Em um casamento, o impacto visual não acontece apenas quando os convidados entram no salão ou encontram a decoração principal. Na verdade, a experiência começa muito antes. Desde o primeiro passo no local, cada detalhe contribui para construir sensações, despertar expectativas e criar uma atmosfera capaz de envolver quem participa da celebração.
É justamente por isso que a decoração passou a ocupar um papel mais amplo dentro dos eventos. Hoje, ela se aproxima cada vez mais da cenografia, transformando espaços em experiências completas.
Para o decorador e cenógrafo Eduardo Alexandry, essa nova forma de criar surgiu quando os projetos passaram a ser pensados para contar histórias. “A cenografia nasce no momento em que o espaço começa a ser pensado como experiência, com intenção, percurso e emoção, e não apenas como ambientação”, explica.
Essa visão altera completamente a forma de construir um evento. Em vez de focar apenas na beleza dos elementos decorativos, o projeto passa a considerar como os convidados irão vivenciar cada ambiente ao longo da celebração.

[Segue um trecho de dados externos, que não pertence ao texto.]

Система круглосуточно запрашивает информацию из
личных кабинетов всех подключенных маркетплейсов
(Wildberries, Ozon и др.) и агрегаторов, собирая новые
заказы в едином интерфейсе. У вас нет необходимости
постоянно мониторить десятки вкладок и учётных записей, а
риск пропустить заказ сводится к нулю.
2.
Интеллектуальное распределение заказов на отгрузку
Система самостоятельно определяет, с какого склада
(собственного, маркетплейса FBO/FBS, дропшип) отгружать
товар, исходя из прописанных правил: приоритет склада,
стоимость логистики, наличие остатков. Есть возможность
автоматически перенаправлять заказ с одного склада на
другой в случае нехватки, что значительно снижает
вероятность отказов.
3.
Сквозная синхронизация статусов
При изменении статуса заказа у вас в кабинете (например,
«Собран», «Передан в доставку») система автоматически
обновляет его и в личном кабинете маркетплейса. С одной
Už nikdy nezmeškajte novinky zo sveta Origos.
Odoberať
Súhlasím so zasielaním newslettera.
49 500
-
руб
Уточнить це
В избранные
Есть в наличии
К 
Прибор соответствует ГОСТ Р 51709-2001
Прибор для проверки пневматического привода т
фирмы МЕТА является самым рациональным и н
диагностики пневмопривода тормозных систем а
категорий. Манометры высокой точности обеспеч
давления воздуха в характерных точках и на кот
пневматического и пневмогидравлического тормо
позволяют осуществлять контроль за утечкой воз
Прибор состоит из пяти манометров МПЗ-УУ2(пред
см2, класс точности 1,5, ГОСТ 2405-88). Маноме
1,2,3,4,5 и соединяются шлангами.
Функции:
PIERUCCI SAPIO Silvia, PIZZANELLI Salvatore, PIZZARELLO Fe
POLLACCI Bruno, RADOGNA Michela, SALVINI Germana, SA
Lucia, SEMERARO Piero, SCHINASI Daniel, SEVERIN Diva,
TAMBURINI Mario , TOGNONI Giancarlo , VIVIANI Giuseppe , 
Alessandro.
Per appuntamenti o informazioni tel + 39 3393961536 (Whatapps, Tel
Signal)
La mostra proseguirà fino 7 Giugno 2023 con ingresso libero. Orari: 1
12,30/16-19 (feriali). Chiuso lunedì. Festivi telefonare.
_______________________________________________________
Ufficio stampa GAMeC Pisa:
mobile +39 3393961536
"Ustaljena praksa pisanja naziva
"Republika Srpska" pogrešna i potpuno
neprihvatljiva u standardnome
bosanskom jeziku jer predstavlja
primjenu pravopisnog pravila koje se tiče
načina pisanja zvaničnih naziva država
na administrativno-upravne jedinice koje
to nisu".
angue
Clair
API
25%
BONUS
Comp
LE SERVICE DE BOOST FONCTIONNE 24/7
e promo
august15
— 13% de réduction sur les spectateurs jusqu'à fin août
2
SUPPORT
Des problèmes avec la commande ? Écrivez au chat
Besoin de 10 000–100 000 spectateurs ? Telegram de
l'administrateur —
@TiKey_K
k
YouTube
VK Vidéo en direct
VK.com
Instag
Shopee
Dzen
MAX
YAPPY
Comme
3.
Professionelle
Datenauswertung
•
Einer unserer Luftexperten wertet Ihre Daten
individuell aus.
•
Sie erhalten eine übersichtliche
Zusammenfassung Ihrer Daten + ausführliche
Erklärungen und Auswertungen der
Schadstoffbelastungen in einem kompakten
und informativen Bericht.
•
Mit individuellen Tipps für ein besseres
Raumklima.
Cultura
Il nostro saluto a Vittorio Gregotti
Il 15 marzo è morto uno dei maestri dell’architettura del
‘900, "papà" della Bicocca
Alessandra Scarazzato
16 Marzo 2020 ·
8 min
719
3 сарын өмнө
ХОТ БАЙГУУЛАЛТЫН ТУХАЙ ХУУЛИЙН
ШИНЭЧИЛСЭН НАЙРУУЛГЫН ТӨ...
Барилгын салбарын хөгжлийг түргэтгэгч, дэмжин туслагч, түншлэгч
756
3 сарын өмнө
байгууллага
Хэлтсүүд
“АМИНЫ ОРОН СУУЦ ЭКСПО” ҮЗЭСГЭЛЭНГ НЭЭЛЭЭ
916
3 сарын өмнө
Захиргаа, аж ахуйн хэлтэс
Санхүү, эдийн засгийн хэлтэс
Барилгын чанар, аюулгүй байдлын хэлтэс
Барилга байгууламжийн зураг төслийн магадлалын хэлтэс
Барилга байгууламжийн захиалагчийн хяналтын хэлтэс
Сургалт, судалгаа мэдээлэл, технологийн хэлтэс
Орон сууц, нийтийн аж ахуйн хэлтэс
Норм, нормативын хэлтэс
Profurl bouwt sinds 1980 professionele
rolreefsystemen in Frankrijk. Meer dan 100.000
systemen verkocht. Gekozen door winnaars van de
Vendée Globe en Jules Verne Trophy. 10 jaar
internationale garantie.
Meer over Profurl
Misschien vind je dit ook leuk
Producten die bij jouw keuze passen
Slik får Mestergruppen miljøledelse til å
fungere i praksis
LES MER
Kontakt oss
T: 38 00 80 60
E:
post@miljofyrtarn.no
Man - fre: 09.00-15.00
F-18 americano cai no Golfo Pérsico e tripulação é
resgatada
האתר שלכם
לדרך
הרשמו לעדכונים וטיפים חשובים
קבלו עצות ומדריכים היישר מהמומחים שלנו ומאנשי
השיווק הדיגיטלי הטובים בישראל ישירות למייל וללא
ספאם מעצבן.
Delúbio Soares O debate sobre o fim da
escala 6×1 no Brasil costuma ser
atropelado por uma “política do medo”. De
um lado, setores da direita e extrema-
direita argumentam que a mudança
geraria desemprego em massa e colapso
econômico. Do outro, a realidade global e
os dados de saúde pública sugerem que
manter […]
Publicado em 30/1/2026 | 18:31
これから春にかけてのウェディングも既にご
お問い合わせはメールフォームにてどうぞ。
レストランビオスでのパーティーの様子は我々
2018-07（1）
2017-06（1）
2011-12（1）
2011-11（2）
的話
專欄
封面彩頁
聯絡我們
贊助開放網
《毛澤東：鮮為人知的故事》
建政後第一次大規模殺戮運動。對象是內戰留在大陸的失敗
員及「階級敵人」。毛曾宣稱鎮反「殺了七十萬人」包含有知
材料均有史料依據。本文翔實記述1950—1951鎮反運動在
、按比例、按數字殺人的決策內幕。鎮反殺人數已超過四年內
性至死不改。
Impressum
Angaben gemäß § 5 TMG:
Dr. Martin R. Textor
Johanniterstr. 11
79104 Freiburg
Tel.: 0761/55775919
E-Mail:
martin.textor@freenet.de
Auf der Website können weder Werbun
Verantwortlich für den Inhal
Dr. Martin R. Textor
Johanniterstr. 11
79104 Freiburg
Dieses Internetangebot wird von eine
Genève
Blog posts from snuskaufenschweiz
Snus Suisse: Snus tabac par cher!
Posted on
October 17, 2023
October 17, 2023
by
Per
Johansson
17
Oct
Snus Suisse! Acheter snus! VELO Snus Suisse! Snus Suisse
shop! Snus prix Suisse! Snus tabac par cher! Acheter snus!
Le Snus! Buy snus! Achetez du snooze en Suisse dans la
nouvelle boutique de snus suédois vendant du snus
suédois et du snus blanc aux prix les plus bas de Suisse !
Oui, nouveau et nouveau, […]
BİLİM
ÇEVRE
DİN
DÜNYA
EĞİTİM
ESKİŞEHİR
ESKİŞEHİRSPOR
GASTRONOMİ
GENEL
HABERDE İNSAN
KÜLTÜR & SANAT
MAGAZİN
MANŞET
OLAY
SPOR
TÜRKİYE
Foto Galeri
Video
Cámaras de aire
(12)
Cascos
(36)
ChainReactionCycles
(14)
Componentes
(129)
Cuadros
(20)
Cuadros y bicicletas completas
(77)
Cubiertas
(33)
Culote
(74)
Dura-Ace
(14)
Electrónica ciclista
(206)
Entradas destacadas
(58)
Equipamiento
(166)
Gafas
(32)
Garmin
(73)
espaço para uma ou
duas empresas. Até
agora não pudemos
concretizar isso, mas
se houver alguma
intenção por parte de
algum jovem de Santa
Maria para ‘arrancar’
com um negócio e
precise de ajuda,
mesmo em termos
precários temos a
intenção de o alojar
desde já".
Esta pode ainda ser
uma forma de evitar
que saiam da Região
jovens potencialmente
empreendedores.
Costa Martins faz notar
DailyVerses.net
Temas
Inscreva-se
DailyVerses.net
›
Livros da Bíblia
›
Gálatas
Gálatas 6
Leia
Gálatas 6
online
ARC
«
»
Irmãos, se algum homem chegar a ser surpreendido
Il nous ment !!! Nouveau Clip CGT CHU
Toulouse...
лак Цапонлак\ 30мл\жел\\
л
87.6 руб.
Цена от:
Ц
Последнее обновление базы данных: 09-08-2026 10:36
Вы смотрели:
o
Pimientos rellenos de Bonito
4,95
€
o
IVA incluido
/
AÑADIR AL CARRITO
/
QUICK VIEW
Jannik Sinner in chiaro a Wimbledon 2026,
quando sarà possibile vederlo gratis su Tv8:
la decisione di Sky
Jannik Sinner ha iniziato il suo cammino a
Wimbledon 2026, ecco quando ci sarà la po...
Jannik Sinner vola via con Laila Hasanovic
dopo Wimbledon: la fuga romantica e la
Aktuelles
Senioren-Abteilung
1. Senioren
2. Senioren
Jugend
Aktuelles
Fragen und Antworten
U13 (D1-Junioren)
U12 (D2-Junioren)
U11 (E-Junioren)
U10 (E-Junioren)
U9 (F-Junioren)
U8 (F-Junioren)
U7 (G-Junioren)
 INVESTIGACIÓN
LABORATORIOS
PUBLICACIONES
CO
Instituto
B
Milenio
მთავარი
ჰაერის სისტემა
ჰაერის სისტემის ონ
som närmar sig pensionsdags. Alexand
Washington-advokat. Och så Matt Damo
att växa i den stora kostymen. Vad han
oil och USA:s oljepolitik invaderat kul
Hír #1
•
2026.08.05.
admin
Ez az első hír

Por isso, um dos momentos mais importantes é justamente a chegada. Segundo Eduardo, o primeiro contato com o espaço deve ser planejado para gerar impacto e despertar curiosidade. “O convidado precisa sentir que entrou em um novo universo, antes mesmo de ver o todo.”
Esse efeito pode ser construído por meio de diferentes recursos. Percursos bem desenhados, iluminação estratégica, elementos em grande escala e composições que revelam o espaço aos poucos ajudam a criar expectativa e conduzir o olhar dos convidados. A experiência deixa de ser imediata e passa a acontecer em etapas, tornando a descoberta do ambiente ainda mais envolvente.
Nos casamentos de alto padrão, essa sensação de encantamento costuma ser associada ao famoso efeito “uau”. No entanto, Eduardo destaca que esse resultado não depende de um único elemento extraordinário. O impacto nasce da composição.
Iluminação bem aplicada, tecidos que criam movimento e volumetria, estruturas cenográficas, proporções equilibradas e coerência visual são alguns dos recursos utilizados para construir ambientes marcantes. O diferencial está na forma como esses elementos dialogam entre si.
“O ‘uau’ vem da harmonia e da intenção, não do excesso”, afirma Eduardo. Essa observação é especialmente importante em um mercado onde muitas vezes a grandiosidade é confundida com quantidade. Na prática, existe uma linha tênue entre impressionar e exagerar.
Segundo ele, o excesso surge quando não há critério na construção do projeto. “Quando tudo chama atenção ao mesmo tempo, nada se destaca.”
Por isso, criar impacto exige direção. Cada elemento precisa ter um propósito claro dentro da narrativa visual do evento. A iluminação deve valorizar determinados pontos. Os volumes precisam conduzir o olhar. As estruturas devem dialogar com a arquitetura e com o conceito da celebração. É esse equilíbrio que permite unir grandiosidade e elegância.

Ao contrário do que muitos imaginam, um ambiente grandioso não depende necessariamente de grandes dimensões ou de uma quantidade excessiva de elementos. Ele pode ser construído por meio da proporção correta, do uso inteligente do espaço e da criação de pontos de destaque estrategicamente posicionados.
“A grandiosidade não está no tamanho, mas na forma como o espaço é pensado. É possível ser grandioso com leveza, desde que haja respiro, proporção e coerência.”
Essa filosofia tem ganhado cada vez mais espaço entre casais que buscam experiências sofisticadas e memoráveis. Em vez de apostar apenas em elementos impactantes isolados, eles procuram projetos capazes de criar uma narrativa visual consistente do início ao fim.
Ou seja, mais do que impressionar pelo tamanho ou pela quantidade de elementos, os projetos mais marcantes são aqueles capazes de conduzir o convidado por uma jornada visual coerente e envolvente. É nessa combinação entre técnica, sensibilidade e narrativa que a cenografia encontra sua maior força, transformando cada ambiente em parte viva da história que está sendo celebrada.